Comments (12)
It's clearly still a problem with the memory. Probably you can simply remove the last mini-batch (utterance set), or the longest several utterances, from your training set. I am redesigning the data IO manner, which hopefully can solve the issue more elegantly.
from eesen.
Hi @rightfront, are you using Linux ? If so, could you please provide the output of the command "free -h" before and after the execution of the script train_ctc_parallel.sh (preferably just after having rebooted the machine) ?
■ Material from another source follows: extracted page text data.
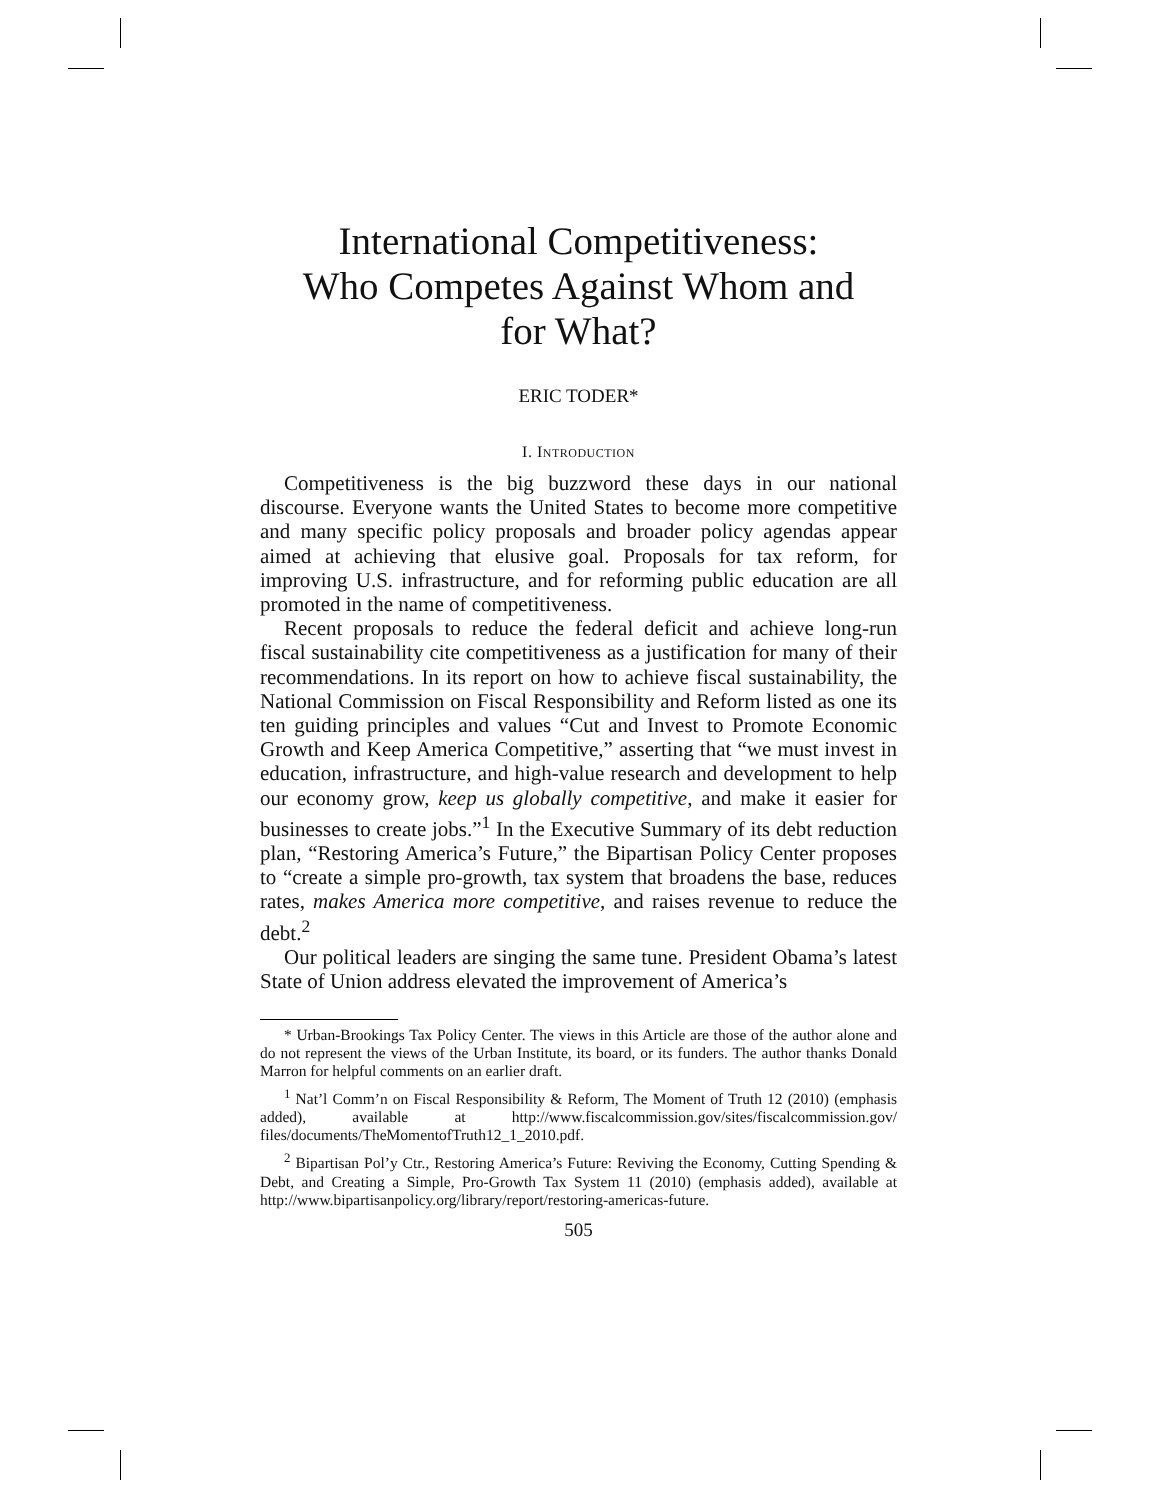International Competitiveness:
Who Competes Against Whom and
for What?
ERIC TODER*
I. INTRODUCTION
Competitiveness is the big buzzword these days in our national discourse. Everyone wants the United States to become more competitive and many specific policy proposals and broader policy agendas appear aimed at achieving that elusive goal. Proposals for tax reform, for improving U.S. infrastructure, and for reforming public education are all promoted in the name of competitiveness.
Recent proposals to reduce the federal deficit and achieve long-run fiscal sustainability cite competitiveness as a justification for many of their recommendations. In its report on how to achieve fiscal sustainability, the National Commission on Fiscal Responsibility and Reform listed as one its ten guiding principles and values “Cut and Invest to Promote Economic Growth and Keep America Competitive,” asserting that “we must invest in education, infrastructure, and high-value research and development to help our economy grow, keep us globally competitive, and make it easier for businesses to create jobs.”<sup>1</sup> In the Executive Summary of its debt reduction plan, “Restoring America’s Future,” the Bipartisan Policy Center proposes to “create a simple pro-growth, tax system that broadens the base, reduces rates, makes America more competitive, and raises revenue to reduce the debt.<sup>2</sup>
Our political leaders are singing the same tune. President Obama’s latest State of Union address elevated the improvement of America’s
* Urban-Brookings Tax Policy Center. The views in this Article are those of the author alone and do not represent the views of the Urban Institute, its board, or its funders. The author thanks Donald Marron for helpful comments on an earlier draft.
<sup>1</sup> Nat’l Comm’n on Fiscal Responsibility & Reform, The Moment of Truth 12 (2010) (emphasis added), available at http://www.fiscalcommission.gov/sites/fiscalcommission.gov/ files/documents/TheMomentofTruth12_1_2010.pdf.
<sup>2</sup> Bipartisan Pol’y Ctr., Restoring America’s Future: Reviving the Economy, Cutting Spending & Debt, and Creating a Simple, Pro-Growth Tax System 11 (2010) (emphasis added), available at http://www.bipartisanpolicy.org/library/report/restoring-americas-future.
505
I'm also experiencing memory errors with eesen, where RAM is allocated by the program but weirdly not given back to the OS when one iteration of train-ctc-parallel is over.
from eesen.
@jlerouge - I've actually removed the last few thousand utterances from my set as @yajiemiao suggested, and that seems to have 'fixed' my issue - I've been able to run several iterations of train-ctc-parallel now.
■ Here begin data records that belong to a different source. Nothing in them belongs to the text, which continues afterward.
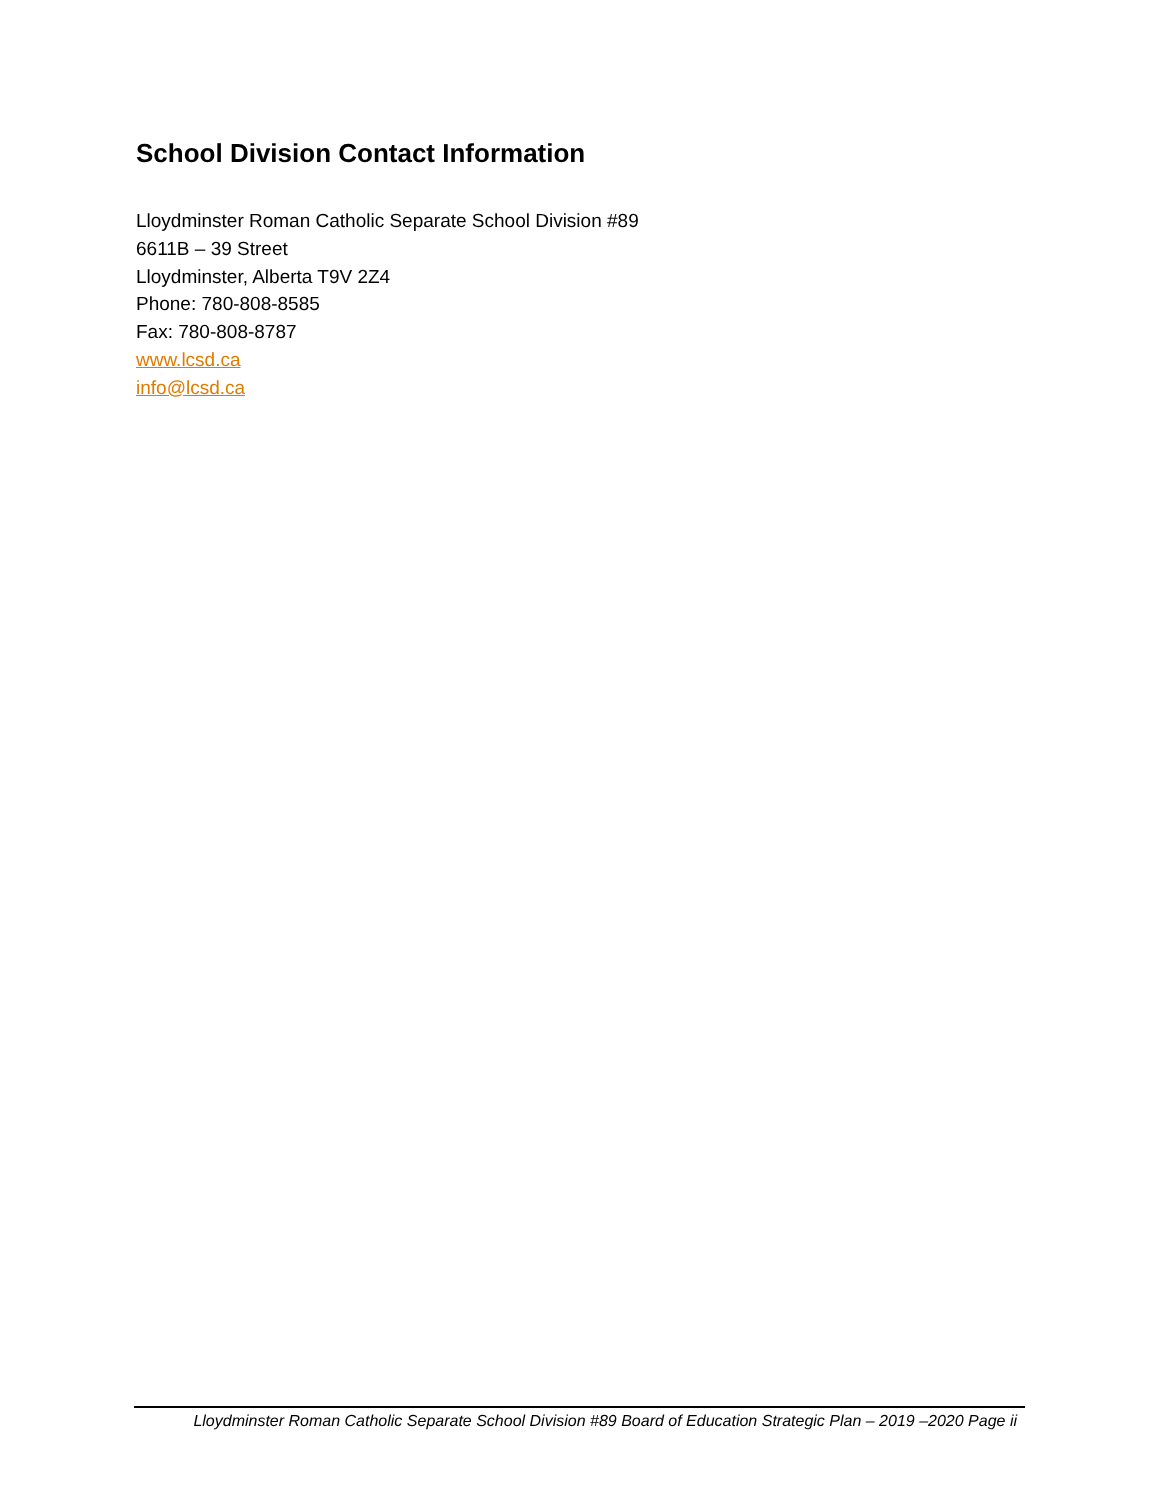School Division Contact Information
Lloydminster Roman Catholic Separate School Division #89
6611B – 39 Street
Lloydminster, Alberta T9V 2Z4
Phone: 780-808-8585
Fax: 780-808-8787
www.lcsd.ca
info@lcsd.ca
Lloydminster Roman Catholic Separate School Division #89 Board of Education Strategic Plan – 2019 –2020 Page ii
If it fails again, I will let you know the results of the free memory test.
from eesen.
@rightfront I have the same problem with you. I just use more than one hundred utterances,but memory allocation failure.Can you give me some suggestions or thoughts?
from eesen.
as a follow up, there were updates last week which hopefully resolve this issue. now the size of the buffer is determined prior to (rather than after) adding the next utterance
from eesen.
@jlerouge FYI kaldi-asr/kaldi#473
from eesen.
Thank you very much! This is exactly what I've encountered.
Le 7 juin 2016 05:01, "Feiteng Li" [email protected] a Γ©crit :
@jlerouge https://github.com/jlerouge FYI kaldi-asr/kaldi#473
kaldi-asr/kaldi#473β
You are receiving this because you were mentioned.
Reply to this email directly, view it on GitHub
#35 (comment), or mute
the thread
https://github.com/notifications/unsubscribe/ABwMRlfHgTY9h_9lZYBxiDLLXttCKsyNks5qJN8GgaJpZM4HVkoc
.
from eesen.
Hi there, I am trying to run the TEDLIUM (v2) recipe on a g2.2 AWS instance (4GB RAM on a K520) and I get the same (or similar error). What should be the memory requirement to run this recipe without issues?
VLOG1 After 35000 sequences (53.5094Hr): Obj(log[Pzx]) = -229.912 TokenAcc = 53.9965%
VLOG1 After 36000 sequences (56.0337Hr): Obj(log[Pzx]) = -235.598 TokenAcc = 54.5475%
WARNING (train-ctc-parallel:MallocInternal():cuda-device.cc:658) Allocation of 18620 rows, each of size 2560 bytes failed, releasing cached memory and retrying.
WARNING (train-ctc-parallel:MallocInternal():cuda-device.cc:665) Allocation failed for the second time. Printing device memory usage and exiting
LOG (train-ctc-parallel:PrintMemoryUsage():cuda-device.cc:334) Memory used: 4180164608 bytes.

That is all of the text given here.